Concernant les séminaires de formation, tous les deux ans, deux personnes par académie (proviseur, conseiller d'éducation, professeur ou délégué académique) y participent. Le dernier séminaire a eu lieu à Oslo du 16 au 20 octobre 2011 et le prochain est prévu pour le dernier trimestre 2013.

Concernant les séjours scolaires en Norvège, le lycée de Bayeux effectue un voyage scolaire à Voss tous les ans, depuis de nombreuses années. Au-delà de la section norvégienne, la Basse Normandie entretient une coopération très soutenue avec la région du Hordaland (Bergen), donnant lieu chaque année à cinq à six voyages scolaires d'élèves des établissements de l'académie en Norvège, portant également sur l'enseignement professionnel. Le lycée de Rouen et d'autres lycées de l'académie de Rouen entreprennent également des voyages scolaires en Norvège.
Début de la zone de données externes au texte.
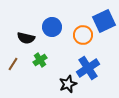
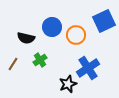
orange circle: moved 7 px left
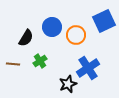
black semicircle: rotated 72 degrees counterclockwise
green cross: moved 1 px down
brown line: rotated 64 degrees clockwise
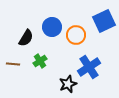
blue cross: moved 1 px right, 1 px up
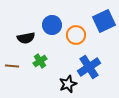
blue circle: moved 2 px up
black semicircle: rotated 48 degrees clockwise
brown line: moved 1 px left, 2 px down
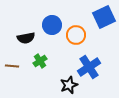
blue square: moved 4 px up
black star: moved 1 px right, 1 px down
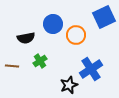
blue circle: moved 1 px right, 1 px up
blue cross: moved 2 px right, 2 px down
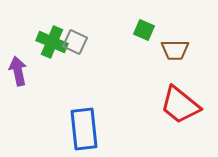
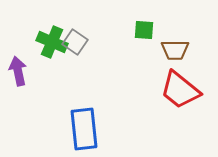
green square: rotated 20 degrees counterclockwise
gray square: rotated 10 degrees clockwise
red trapezoid: moved 15 px up
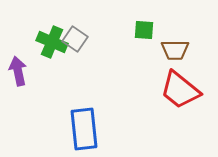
gray square: moved 3 px up
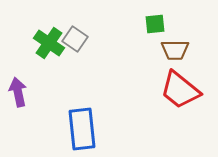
green square: moved 11 px right, 6 px up; rotated 10 degrees counterclockwise
green cross: moved 3 px left, 1 px down; rotated 12 degrees clockwise
purple arrow: moved 21 px down
blue rectangle: moved 2 px left
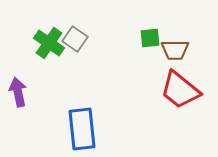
green square: moved 5 px left, 14 px down
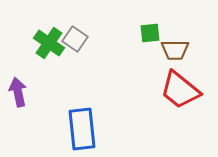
green square: moved 5 px up
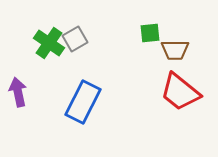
gray square: rotated 25 degrees clockwise
red trapezoid: moved 2 px down
blue rectangle: moved 1 px right, 27 px up; rotated 33 degrees clockwise
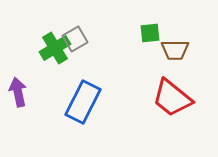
green cross: moved 6 px right, 5 px down; rotated 24 degrees clockwise
red trapezoid: moved 8 px left, 6 px down
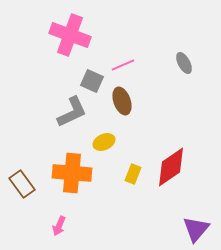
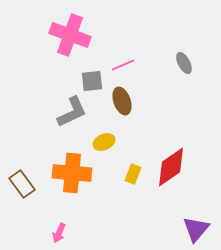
gray square: rotated 30 degrees counterclockwise
pink arrow: moved 7 px down
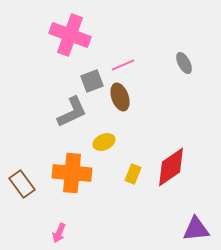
gray square: rotated 15 degrees counterclockwise
brown ellipse: moved 2 px left, 4 px up
purple triangle: rotated 44 degrees clockwise
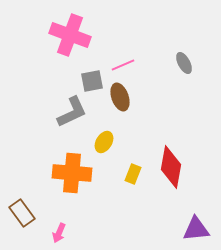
gray square: rotated 10 degrees clockwise
yellow ellipse: rotated 35 degrees counterclockwise
red diamond: rotated 45 degrees counterclockwise
brown rectangle: moved 29 px down
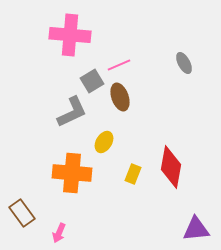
pink cross: rotated 15 degrees counterclockwise
pink line: moved 4 px left
gray square: rotated 20 degrees counterclockwise
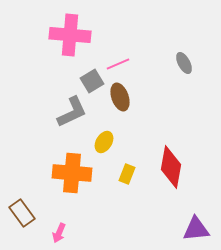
pink line: moved 1 px left, 1 px up
yellow rectangle: moved 6 px left
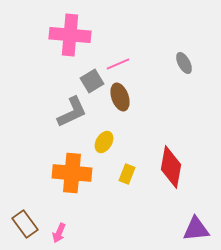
brown rectangle: moved 3 px right, 11 px down
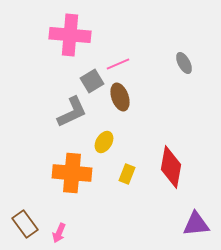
purple triangle: moved 5 px up
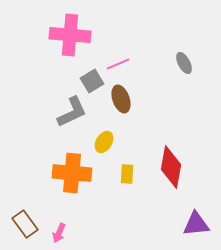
brown ellipse: moved 1 px right, 2 px down
yellow rectangle: rotated 18 degrees counterclockwise
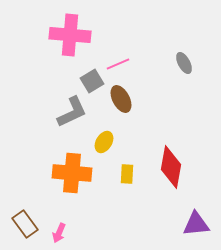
brown ellipse: rotated 8 degrees counterclockwise
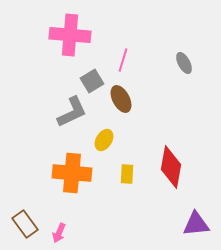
pink line: moved 5 px right, 4 px up; rotated 50 degrees counterclockwise
yellow ellipse: moved 2 px up
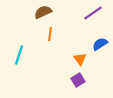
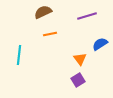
purple line: moved 6 px left, 3 px down; rotated 18 degrees clockwise
orange line: rotated 72 degrees clockwise
cyan line: rotated 12 degrees counterclockwise
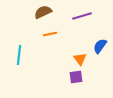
purple line: moved 5 px left
blue semicircle: moved 2 px down; rotated 21 degrees counterclockwise
purple square: moved 2 px left, 3 px up; rotated 24 degrees clockwise
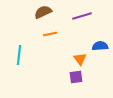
blue semicircle: rotated 49 degrees clockwise
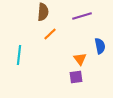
brown semicircle: rotated 120 degrees clockwise
orange line: rotated 32 degrees counterclockwise
blue semicircle: rotated 84 degrees clockwise
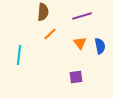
orange triangle: moved 16 px up
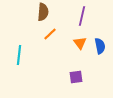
purple line: rotated 60 degrees counterclockwise
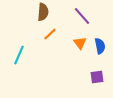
purple line: rotated 54 degrees counterclockwise
cyan line: rotated 18 degrees clockwise
purple square: moved 21 px right
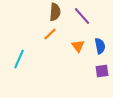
brown semicircle: moved 12 px right
orange triangle: moved 2 px left, 3 px down
cyan line: moved 4 px down
purple square: moved 5 px right, 6 px up
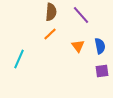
brown semicircle: moved 4 px left
purple line: moved 1 px left, 1 px up
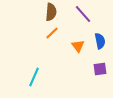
purple line: moved 2 px right, 1 px up
orange line: moved 2 px right, 1 px up
blue semicircle: moved 5 px up
cyan line: moved 15 px right, 18 px down
purple square: moved 2 px left, 2 px up
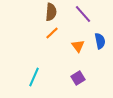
purple square: moved 22 px left, 9 px down; rotated 24 degrees counterclockwise
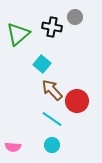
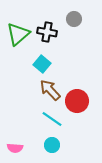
gray circle: moved 1 px left, 2 px down
black cross: moved 5 px left, 5 px down
brown arrow: moved 2 px left
pink semicircle: moved 2 px right, 1 px down
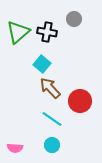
green triangle: moved 2 px up
brown arrow: moved 2 px up
red circle: moved 3 px right
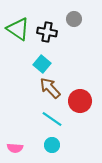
green triangle: moved 3 px up; rotated 45 degrees counterclockwise
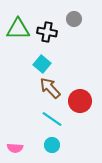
green triangle: rotated 35 degrees counterclockwise
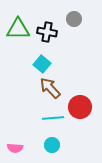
red circle: moved 6 px down
cyan line: moved 1 px right, 1 px up; rotated 40 degrees counterclockwise
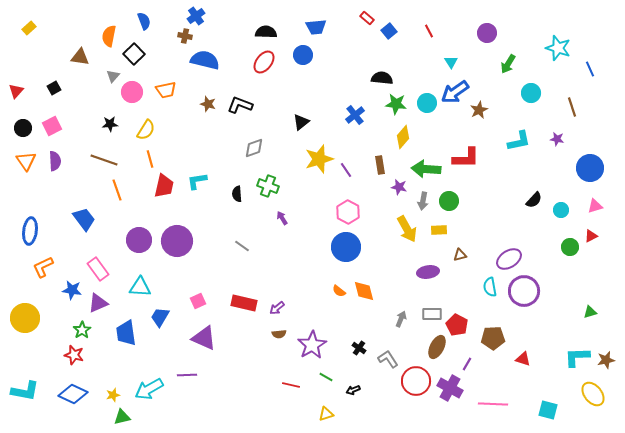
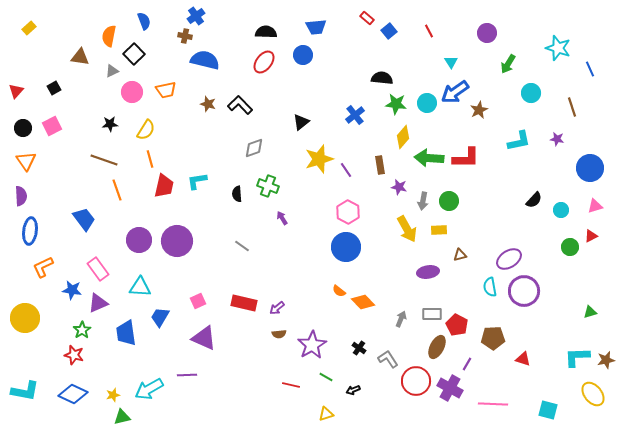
gray triangle at (113, 76): moved 1 px left, 5 px up; rotated 24 degrees clockwise
black L-shape at (240, 105): rotated 25 degrees clockwise
purple semicircle at (55, 161): moved 34 px left, 35 px down
green arrow at (426, 169): moved 3 px right, 11 px up
orange diamond at (364, 291): moved 1 px left, 11 px down; rotated 30 degrees counterclockwise
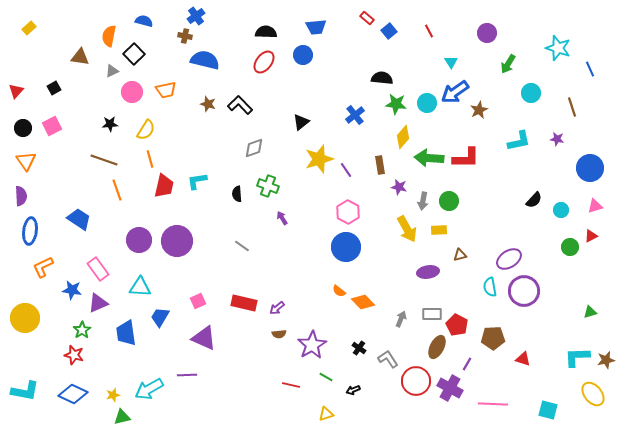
blue semicircle at (144, 21): rotated 54 degrees counterclockwise
blue trapezoid at (84, 219): moved 5 px left; rotated 20 degrees counterclockwise
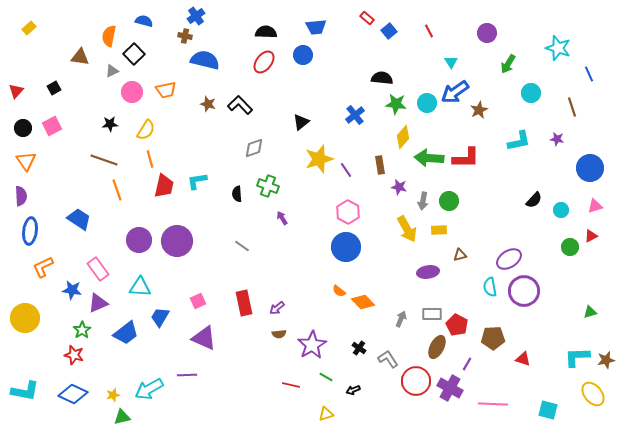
blue line at (590, 69): moved 1 px left, 5 px down
red rectangle at (244, 303): rotated 65 degrees clockwise
blue trapezoid at (126, 333): rotated 120 degrees counterclockwise
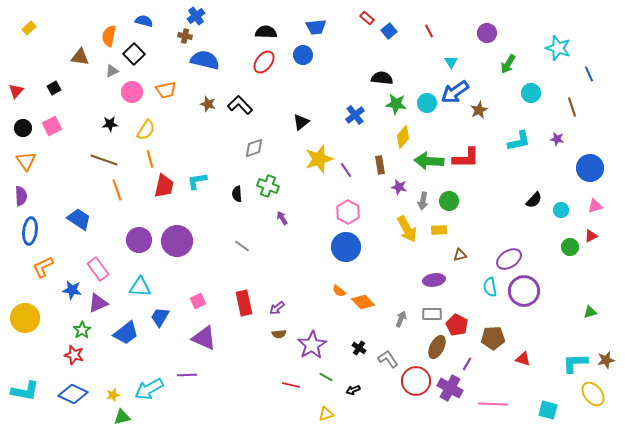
green arrow at (429, 158): moved 3 px down
purple ellipse at (428, 272): moved 6 px right, 8 px down
cyan L-shape at (577, 357): moved 2 px left, 6 px down
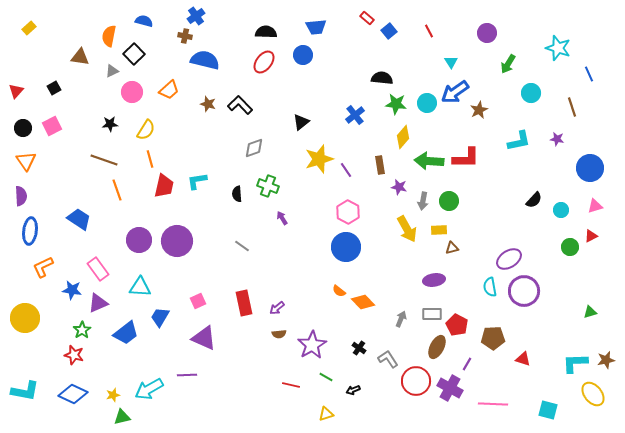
orange trapezoid at (166, 90): moved 3 px right; rotated 30 degrees counterclockwise
brown triangle at (460, 255): moved 8 px left, 7 px up
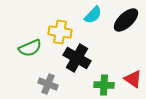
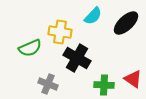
cyan semicircle: moved 1 px down
black ellipse: moved 3 px down
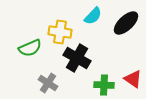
gray cross: moved 1 px up; rotated 12 degrees clockwise
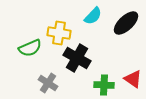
yellow cross: moved 1 px left, 1 px down
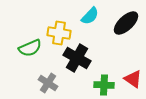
cyan semicircle: moved 3 px left
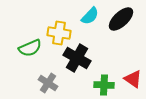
black ellipse: moved 5 px left, 4 px up
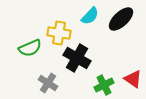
green cross: rotated 30 degrees counterclockwise
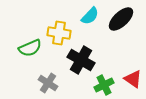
black cross: moved 4 px right, 2 px down
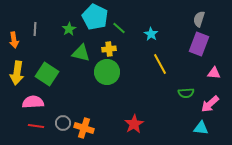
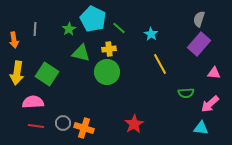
cyan pentagon: moved 2 px left, 2 px down
purple rectangle: rotated 20 degrees clockwise
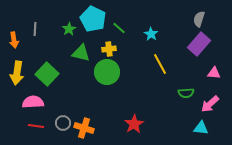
green square: rotated 10 degrees clockwise
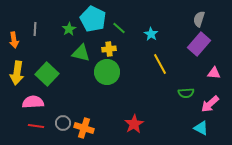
cyan triangle: rotated 21 degrees clockwise
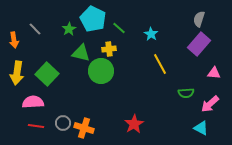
gray line: rotated 48 degrees counterclockwise
green circle: moved 6 px left, 1 px up
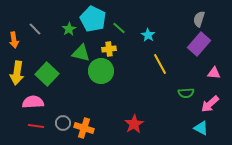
cyan star: moved 3 px left, 1 px down
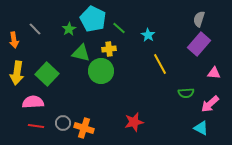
red star: moved 2 px up; rotated 18 degrees clockwise
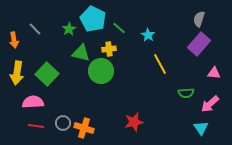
cyan triangle: rotated 28 degrees clockwise
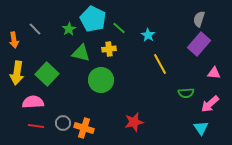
green circle: moved 9 px down
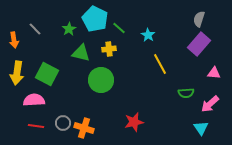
cyan pentagon: moved 2 px right
green square: rotated 15 degrees counterclockwise
pink semicircle: moved 1 px right, 2 px up
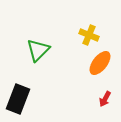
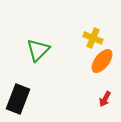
yellow cross: moved 4 px right, 3 px down
orange ellipse: moved 2 px right, 2 px up
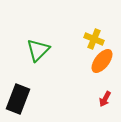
yellow cross: moved 1 px right, 1 px down
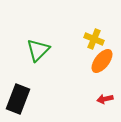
red arrow: rotated 49 degrees clockwise
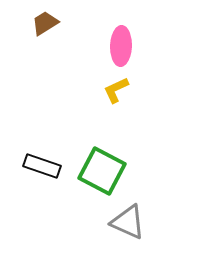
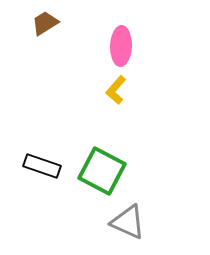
yellow L-shape: rotated 24 degrees counterclockwise
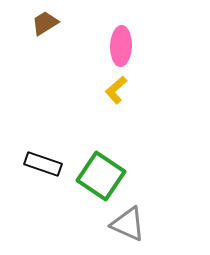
yellow L-shape: rotated 8 degrees clockwise
black rectangle: moved 1 px right, 2 px up
green square: moved 1 px left, 5 px down; rotated 6 degrees clockwise
gray triangle: moved 2 px down
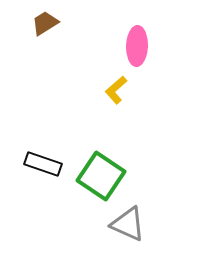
pink ellipse: moved 16 px right
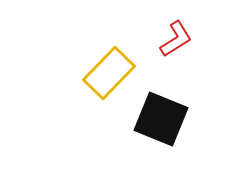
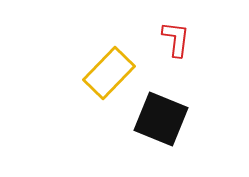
red L-shape: rotated 51 degrees counterclockwise
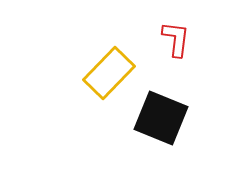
black square: moved 1 px up
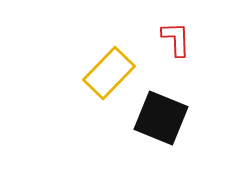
red L-shape: rotated 9 degrees counterclockwise
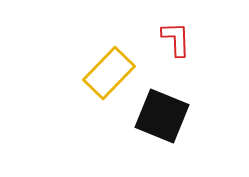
black square: moved 1 px right, 2 px up
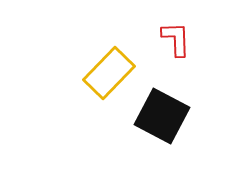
black square: rotated 6 degrees clockwise
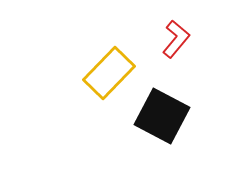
red L-shape: rotated 42 degrees clockwise
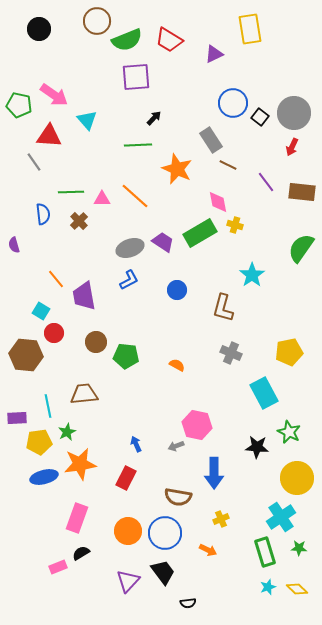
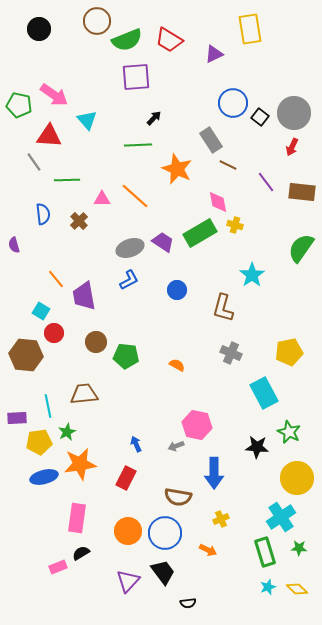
green line at (71, 192): moved 4 px left, 12 px up
pink rectangle at (77, 518): rotated 12 degrees counterclockwise
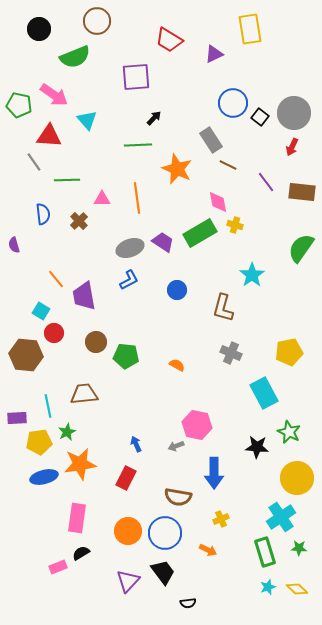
green semicircle at (127, 40): moved 52 px left, 17 px down
orange line at (135, 196): moved 2 px right, 2 px down; rotated 40 degrees clockwise
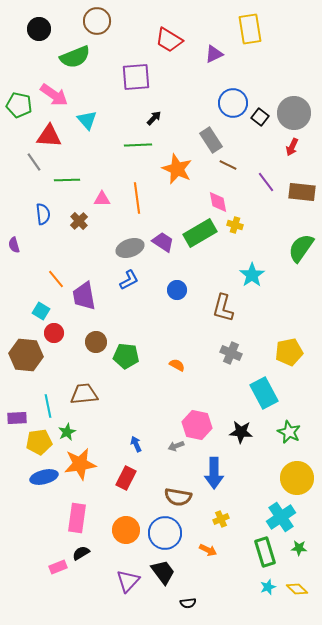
black star at (257, 447): moved 16 px left, 15 px up
orange circle at (128, 531): moved 2 px left, 1 px up
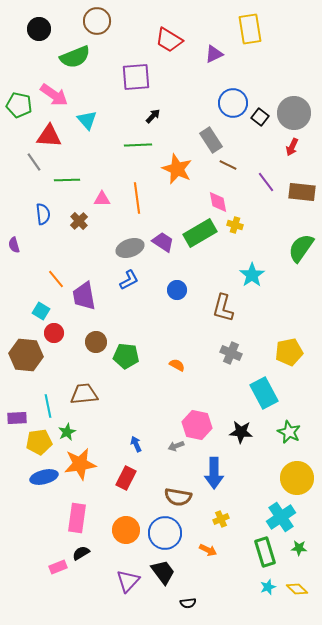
black arrow at (154, 118): moved 1 px left, 2 px up
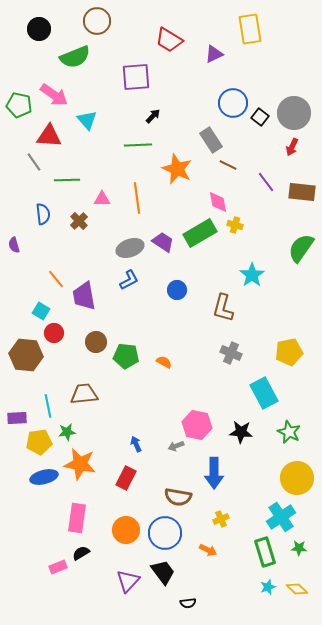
orange semicircle at (177, 365): moved 13 px left, 3 px up
green star at (67, 432): rotated 18 degrees clockwise
orange star at (80, 464): rotated 20 degrees clockwise
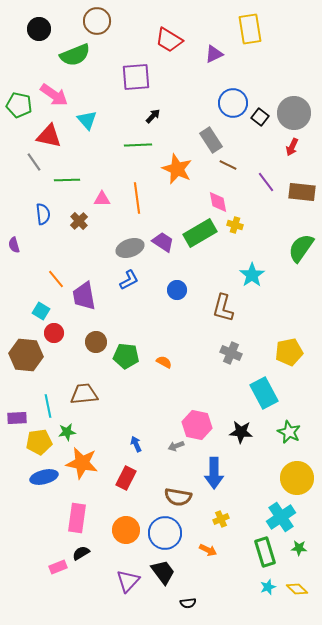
green semicircle at (75, 57): moved 2 px up
red triangle at (49, 136): rotated 8 degrees clockwise
orange star at (80, 464): moved 2 px right, 1 px up
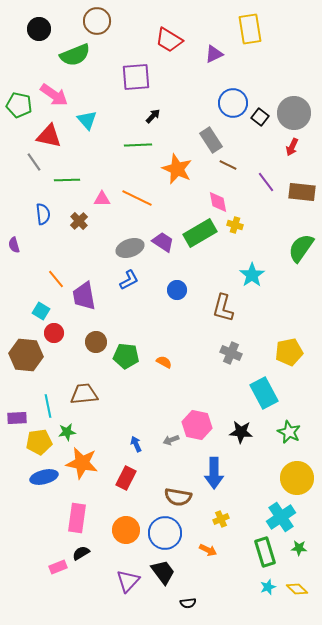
orange line at (137, 198): rotated 56 degrees counterclockwise
gray arrow at (176, 446): moved 5 px left, 6 px up
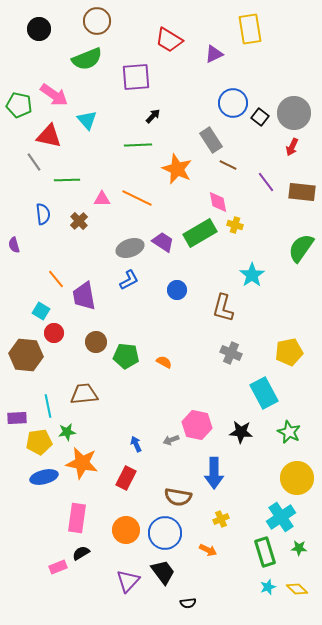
green semicircle at (75, 55): moved 12 px right, 4 px down
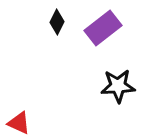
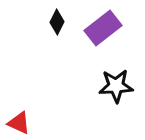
black star: moved 2 px left
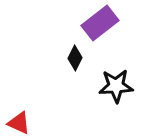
black diamond: moved 18 px right, 36 px down
purple rectangle: moved 3 px left, 5 px up
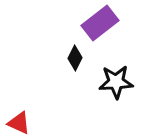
black star: moved 4 px up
En revanche, le lycée de Lyon n'a pas encore bénéficié de la possibilité d'organiser un tel déplacement pour ses élèves.

Il est très heureux que l'accord comporte des dispositions précises engageant notre partenaire à participer sur une base régulière et bien définie aux échanges culturels au-delà du fonctionnement des sections norvégiennes.

En conclusion, sans grande portée pratique immédiate, cet accord permet d'ancrer dans la durée la présence des trois sections norvégiennes sur notre territoire, elles qui contribuent déjà depuis de nombreuses années à tisser des liens étroits entre la France et la Norvège en permettant une meilleure connaissance mutuelle. Il nous rappelle aussi combien cette dimension culturelle est importante dans les relations bilatérales et pour le développement de la francophonie et nous invite à développer si possible, à consolider au moins, les initiatives en matière de mobilité des jeunes.